Washed out roads and watery basements: Okanagan residents brace for more floods
12 evacuation orders and 11 evacuation alerts are already in place across province
Rivers and creeks continue to swell across B.C. as emergency officials warn flooding conditions could worsen next week.
As of Thursday, 12 evacuation orders and 11 evacuation alerts were in place across the province.
In the small recreational community of Tulameen, about 26 kilometres northwest of the town of Princeton, residents have been asked to be ready to leave on short notice.
The local fire department has been working to drain water that has seeped into backyards, crawl spaces and damaged basements.
The area has been under a state of emergency since Sunday, when 148 homeowners were told to evacuate. Residents in 15 of those properties are still unable to go home.
Fire Chief Jody Woodford says the community floods each spring, but this year, the large snow pack — which is 150 per cent above normal — makes it difficult to predict what's next.
"And we haven't even started with the spring melt," said Woodford.
Woodford pointed to the public beach area, where the parking lot is flooded.
"You can't see the picnic tables because they're all underneath the water," said Woodford.
Aerial footage captured by the Regional District of Okanagan-Similkameen shows the extent of the floods in the area.
B.C. wildfire fighters spent two days filling up gabion baskets — large metal cages filled with sand — while emergency officials set up aqua dams — water-filled tubes which create barriers — to keep back Otter Lake.
Residents say it's the first time they've received outside help.
'Now we're back in this situation'
In the small rural subdivision of Willowbrook, north of Oliver, residents have been feeling the aftermath of rising groundwater for some time.
A state of emergency was declared in late March following record high ground water elevations in this tranquil community, where the sound of birds fills the air.
More than 25,000 sandbags line a stream of water that runs alongside a row of houses.
Parts of the road have been dug up to make room for the water to escape, forcing some property owners to access their homes by foot via makeshift bridge crossings.
Some pastures in the area are flooded and filled with horse manure, forcing some residents to ask neighbours for a place to keep their horses.
For the past two weeks, Michelle Weisheit's family of four has been living in a neighbour's basement.
"We've no running water at our house right now.
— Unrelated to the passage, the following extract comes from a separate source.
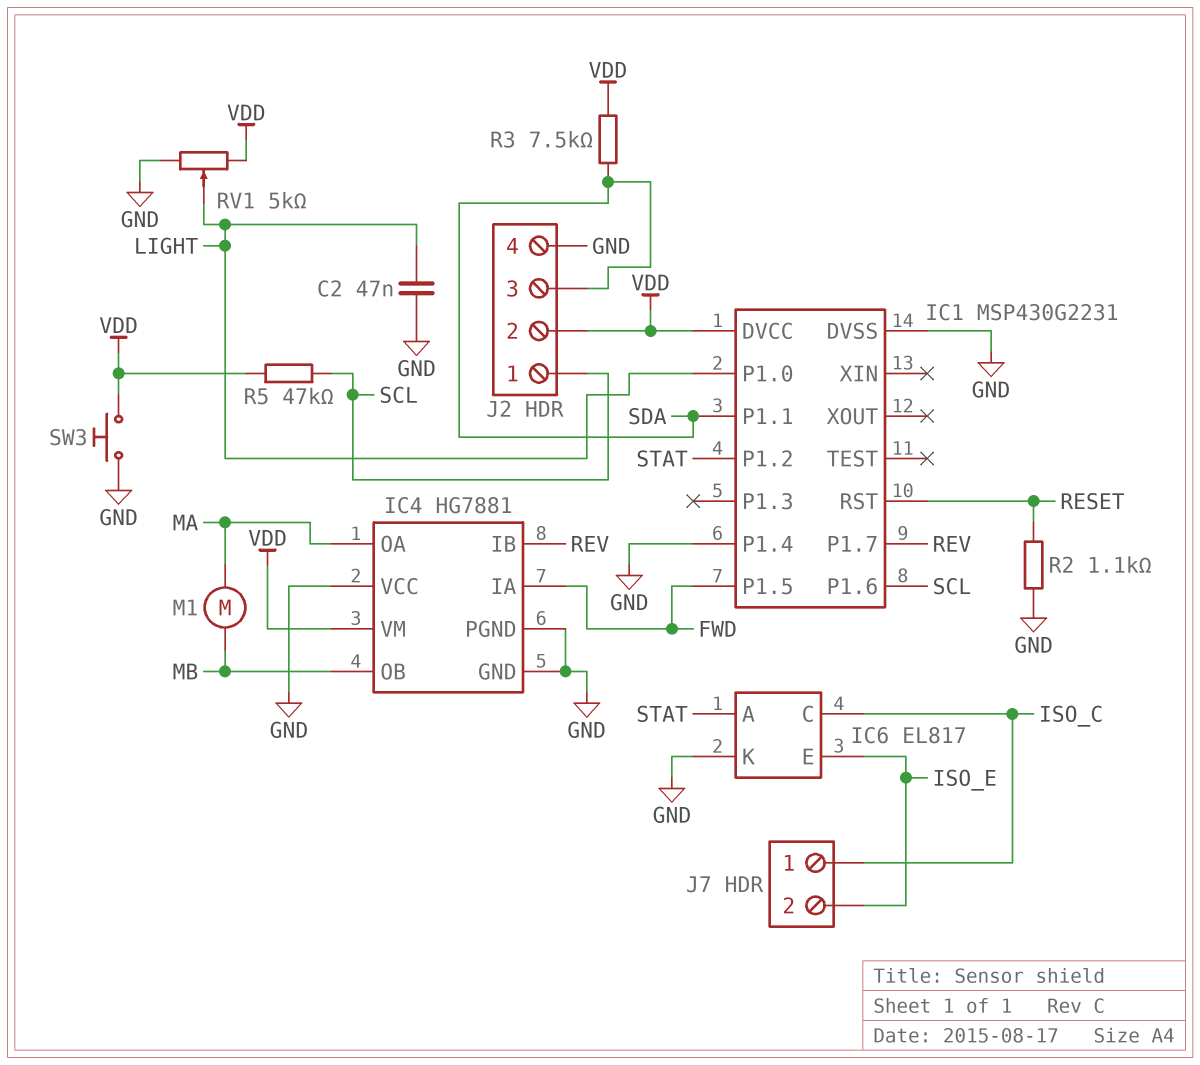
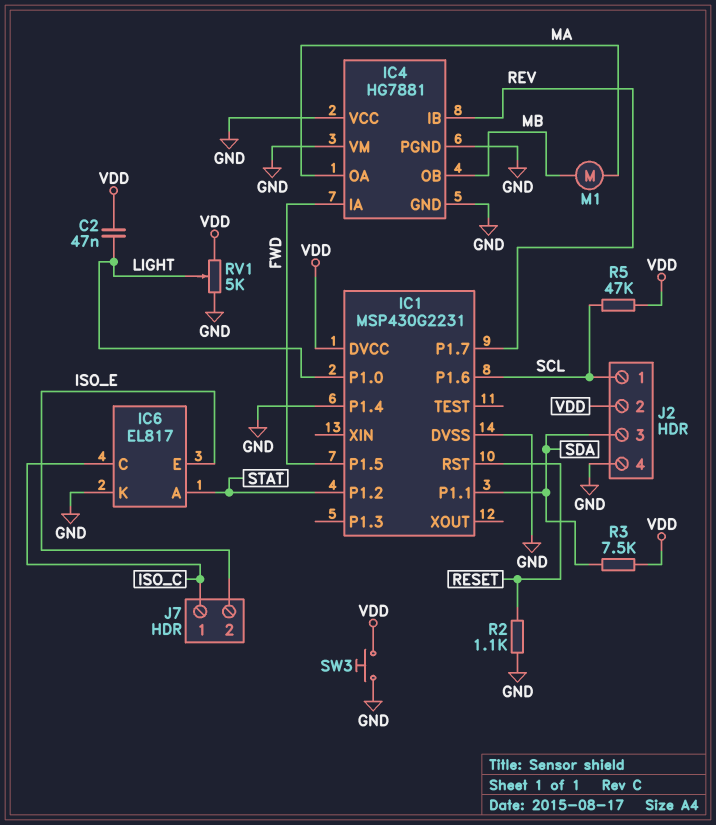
C2: 47nF (GND, LIGHT) -> 47nF (LIGHT, VDD)
IC4 pin VM: VDD -> GND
We can't use our septic," Wesheit said. Their own basement flooded for the second year in a row.
She said flooding could have been avoided, adding community members asked the province months ago to add and replace culverts.
Although a Ministry of Transportation report said larger culverts would be beneficial, this year's frozen ground conditions, followed by heavy early rainfall and subsequent runoff didn't allow the installations to be made.
"Nothing was done even though we urged them. Now we are back in this situation, that is what is the most upsetting," said Weisheit.
'Never seen it like this'
Further downstream from Willowbook, a flooded two-lane road has become a site to behold for local residents.
Gail Blidook grew up in the area. "It's very unusual. I've never seen it like this before," she said.
She and other residents come by Sportmens Bowl Road just off highway 97 to gauge how to best protect their own home.
People living in 17 properties have been ordered to evacuate.
In late April, the province temporarily closed Highway 97, so crews could install culverts in order to keep the water from crossing over to the highway.
Kelowna residents on edge
In Kelowna, where floods hit last spring, emergency officials are busy preparing.
Residents like Andre Borak and his neighbours, who are still feeling the pain of damaged basements, remain nervous.
"Everybody was flooded. So people are nervous right now, they are on edge," said Borak.
"Some people have already taken the precaution and pulled everything up. Some people have unfinished basements, so it's not a big deal but our neighbours next door just moved in and just renovated, so they're quite nervous."